DOCUMENT TEXT section start

Kubernetes CRDs for project state. Project status visible from the cluster is stored in a custom resource. The sidecar updates it. The web UI reads it through the control plane. No custom state store, no custom watchers, no custom reconciler. Kubernetes already ships one.
The test for whether a framework is the right container: if you pulled it out and wrote the equivalent yourself, would the result be smaller, simpler, and less buggy than the framework? Almost always, no. Use the framework. Spend your engineering on the parts that are genuinely yours.
Principle 5: Fix root causes, not symptoms
This is the rule the agent follows for the code it edits, and the rule the team follows when the agent misbehaves.
For the agent: when a model fails because an upstream column was renamed, the fix is to update the downstream model. Not to wrap the failing query in try/except. Not to add a coalesce. Not to comment out the model. The agent's prompt frames every failure as a root-cause search, and the tool design supports the frame. The agent can read upstream code, read recent commits, and read the surrounding file. The fix it commits is meant to be the fix a human engineer would commit.

DOCUMENT TEXT section end
GIVEN RECORDS section start

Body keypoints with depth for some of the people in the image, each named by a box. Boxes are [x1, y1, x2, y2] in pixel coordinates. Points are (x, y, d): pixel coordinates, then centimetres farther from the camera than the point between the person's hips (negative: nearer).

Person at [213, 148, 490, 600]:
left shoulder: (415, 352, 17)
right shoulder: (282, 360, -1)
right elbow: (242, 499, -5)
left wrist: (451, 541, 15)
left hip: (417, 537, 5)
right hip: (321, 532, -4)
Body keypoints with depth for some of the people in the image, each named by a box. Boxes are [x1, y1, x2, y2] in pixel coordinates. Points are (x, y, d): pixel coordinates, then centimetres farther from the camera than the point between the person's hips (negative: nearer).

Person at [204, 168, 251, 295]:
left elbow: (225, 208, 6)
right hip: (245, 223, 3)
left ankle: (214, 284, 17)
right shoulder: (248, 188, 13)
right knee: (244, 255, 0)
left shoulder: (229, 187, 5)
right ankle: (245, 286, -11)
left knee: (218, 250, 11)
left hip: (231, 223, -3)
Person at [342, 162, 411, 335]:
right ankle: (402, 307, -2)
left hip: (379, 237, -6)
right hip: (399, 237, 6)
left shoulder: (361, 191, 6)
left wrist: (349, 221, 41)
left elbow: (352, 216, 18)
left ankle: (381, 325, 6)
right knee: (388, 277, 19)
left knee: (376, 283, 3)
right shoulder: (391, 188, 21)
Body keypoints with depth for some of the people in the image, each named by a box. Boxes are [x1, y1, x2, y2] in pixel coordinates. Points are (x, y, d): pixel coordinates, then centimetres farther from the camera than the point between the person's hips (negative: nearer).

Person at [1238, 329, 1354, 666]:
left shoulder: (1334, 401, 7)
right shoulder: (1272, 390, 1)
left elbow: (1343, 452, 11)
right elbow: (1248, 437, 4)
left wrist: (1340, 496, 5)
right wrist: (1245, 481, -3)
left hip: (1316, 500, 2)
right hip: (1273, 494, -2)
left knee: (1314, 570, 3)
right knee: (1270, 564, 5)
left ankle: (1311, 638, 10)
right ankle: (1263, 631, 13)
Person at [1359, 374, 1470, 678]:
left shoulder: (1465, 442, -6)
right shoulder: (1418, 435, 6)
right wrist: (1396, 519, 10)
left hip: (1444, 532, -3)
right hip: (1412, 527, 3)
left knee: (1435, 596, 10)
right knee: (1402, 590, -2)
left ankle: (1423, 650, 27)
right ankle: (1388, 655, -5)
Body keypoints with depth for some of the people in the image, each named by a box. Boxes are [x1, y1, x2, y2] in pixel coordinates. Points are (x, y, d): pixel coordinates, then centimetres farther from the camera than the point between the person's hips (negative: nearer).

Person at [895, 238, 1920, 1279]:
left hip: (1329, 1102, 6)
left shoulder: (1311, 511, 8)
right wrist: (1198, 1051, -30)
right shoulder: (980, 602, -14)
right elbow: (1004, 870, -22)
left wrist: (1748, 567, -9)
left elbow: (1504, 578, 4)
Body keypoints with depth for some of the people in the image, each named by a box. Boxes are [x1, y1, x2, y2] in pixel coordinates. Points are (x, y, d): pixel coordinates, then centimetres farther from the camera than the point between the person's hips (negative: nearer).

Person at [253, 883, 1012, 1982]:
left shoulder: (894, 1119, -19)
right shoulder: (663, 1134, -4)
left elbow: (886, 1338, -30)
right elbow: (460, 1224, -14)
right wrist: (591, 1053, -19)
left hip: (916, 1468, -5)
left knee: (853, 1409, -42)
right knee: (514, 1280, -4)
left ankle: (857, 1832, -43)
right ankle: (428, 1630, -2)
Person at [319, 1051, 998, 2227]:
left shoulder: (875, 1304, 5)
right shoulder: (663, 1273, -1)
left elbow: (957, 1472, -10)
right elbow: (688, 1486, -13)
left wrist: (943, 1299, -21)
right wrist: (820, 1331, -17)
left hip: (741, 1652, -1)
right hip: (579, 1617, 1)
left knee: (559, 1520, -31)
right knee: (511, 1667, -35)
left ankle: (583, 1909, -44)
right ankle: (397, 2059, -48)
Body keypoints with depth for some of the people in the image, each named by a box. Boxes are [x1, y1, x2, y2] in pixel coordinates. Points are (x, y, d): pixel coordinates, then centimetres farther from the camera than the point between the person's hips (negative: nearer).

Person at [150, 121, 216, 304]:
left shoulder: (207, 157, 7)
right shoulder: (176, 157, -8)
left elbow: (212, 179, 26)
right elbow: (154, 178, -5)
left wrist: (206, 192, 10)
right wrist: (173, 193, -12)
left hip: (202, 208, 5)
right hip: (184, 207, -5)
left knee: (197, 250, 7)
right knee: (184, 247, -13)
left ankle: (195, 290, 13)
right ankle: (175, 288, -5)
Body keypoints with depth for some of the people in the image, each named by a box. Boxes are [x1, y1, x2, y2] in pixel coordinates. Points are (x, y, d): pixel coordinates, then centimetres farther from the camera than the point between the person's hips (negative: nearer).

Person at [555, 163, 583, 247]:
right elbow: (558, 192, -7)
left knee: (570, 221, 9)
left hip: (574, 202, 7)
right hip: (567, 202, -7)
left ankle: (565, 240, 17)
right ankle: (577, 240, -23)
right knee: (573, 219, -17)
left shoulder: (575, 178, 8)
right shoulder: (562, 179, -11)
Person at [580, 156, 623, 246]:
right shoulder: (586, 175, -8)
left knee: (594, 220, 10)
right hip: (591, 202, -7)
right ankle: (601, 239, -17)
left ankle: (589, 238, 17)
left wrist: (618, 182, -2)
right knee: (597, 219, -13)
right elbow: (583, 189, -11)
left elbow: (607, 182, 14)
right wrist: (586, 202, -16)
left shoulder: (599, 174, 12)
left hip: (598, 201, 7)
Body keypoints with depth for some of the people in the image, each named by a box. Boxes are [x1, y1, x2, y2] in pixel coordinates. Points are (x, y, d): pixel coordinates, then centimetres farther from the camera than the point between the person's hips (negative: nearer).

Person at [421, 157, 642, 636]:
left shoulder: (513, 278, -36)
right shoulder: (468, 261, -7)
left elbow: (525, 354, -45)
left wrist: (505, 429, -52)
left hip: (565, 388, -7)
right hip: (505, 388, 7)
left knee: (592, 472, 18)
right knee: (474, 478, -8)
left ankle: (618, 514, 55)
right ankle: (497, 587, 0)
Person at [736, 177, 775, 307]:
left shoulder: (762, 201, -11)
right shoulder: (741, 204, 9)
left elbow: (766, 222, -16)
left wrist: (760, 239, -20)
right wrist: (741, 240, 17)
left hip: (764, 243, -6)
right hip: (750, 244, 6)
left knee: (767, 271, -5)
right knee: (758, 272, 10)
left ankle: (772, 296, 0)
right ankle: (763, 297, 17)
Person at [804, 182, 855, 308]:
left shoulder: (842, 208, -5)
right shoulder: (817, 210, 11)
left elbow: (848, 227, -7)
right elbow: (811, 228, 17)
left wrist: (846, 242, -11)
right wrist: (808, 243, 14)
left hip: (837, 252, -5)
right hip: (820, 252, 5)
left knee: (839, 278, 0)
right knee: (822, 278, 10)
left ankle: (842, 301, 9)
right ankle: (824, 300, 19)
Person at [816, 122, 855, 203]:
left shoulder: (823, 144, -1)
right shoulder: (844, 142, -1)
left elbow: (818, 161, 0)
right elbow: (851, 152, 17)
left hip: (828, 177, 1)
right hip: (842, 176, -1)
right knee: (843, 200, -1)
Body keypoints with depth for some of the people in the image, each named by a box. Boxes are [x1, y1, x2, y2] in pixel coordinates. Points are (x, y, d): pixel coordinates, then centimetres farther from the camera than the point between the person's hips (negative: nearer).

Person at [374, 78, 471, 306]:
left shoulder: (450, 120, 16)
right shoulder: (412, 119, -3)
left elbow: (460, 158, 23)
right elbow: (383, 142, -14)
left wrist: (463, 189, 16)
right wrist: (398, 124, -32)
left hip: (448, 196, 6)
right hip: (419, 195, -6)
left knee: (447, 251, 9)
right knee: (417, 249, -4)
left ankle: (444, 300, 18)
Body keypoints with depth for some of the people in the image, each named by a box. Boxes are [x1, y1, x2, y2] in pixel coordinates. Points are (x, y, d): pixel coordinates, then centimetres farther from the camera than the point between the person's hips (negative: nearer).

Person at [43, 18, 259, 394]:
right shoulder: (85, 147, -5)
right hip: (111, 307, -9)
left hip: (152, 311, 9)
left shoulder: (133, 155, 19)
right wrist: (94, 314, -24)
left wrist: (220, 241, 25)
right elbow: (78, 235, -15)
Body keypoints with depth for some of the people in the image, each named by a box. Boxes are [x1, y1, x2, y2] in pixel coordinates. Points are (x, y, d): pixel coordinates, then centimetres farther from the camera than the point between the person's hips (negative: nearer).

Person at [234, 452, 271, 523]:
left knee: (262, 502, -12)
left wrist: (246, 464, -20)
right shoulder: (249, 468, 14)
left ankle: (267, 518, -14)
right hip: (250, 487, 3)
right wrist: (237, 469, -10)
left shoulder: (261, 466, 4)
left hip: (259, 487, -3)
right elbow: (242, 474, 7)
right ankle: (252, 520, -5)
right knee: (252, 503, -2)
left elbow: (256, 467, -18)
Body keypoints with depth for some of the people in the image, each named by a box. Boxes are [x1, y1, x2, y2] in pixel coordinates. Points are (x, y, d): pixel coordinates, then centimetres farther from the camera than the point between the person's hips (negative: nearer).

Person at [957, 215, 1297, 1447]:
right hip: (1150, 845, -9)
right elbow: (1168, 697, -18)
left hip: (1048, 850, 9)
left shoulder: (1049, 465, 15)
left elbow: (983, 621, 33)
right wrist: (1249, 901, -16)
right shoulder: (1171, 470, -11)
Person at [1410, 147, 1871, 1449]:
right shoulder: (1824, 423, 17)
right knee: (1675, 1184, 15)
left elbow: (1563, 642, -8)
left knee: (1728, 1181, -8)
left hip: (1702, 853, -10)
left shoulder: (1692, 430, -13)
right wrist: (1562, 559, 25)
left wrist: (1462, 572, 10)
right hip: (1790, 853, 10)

GIVEN RECORDS section end

PROBLEM TO SOLVE: Write out the text between "Kubernetes CRDs for" and "are genuinely yours.", inclusive, and switch each "framework" to "library". Rely on the text alone for this.

SOLUTION TO THIS TASK:
Kubernetes CRDs for project state. Project status visible from the cluster is stored in a custom resource. The sidecar updates it. The web UI reads it through the control plane. No custom state store, no custom watchers, no custom reconciler. Kubernetes already ships one.
The test for whether a library is the right container: if you pulled it out and wrote the equivalent yourself, would the result be smaller, simpler, and less buggy than the library? Almost always, no. Use the library. Spend your engineering on the parts that are genuinely yours.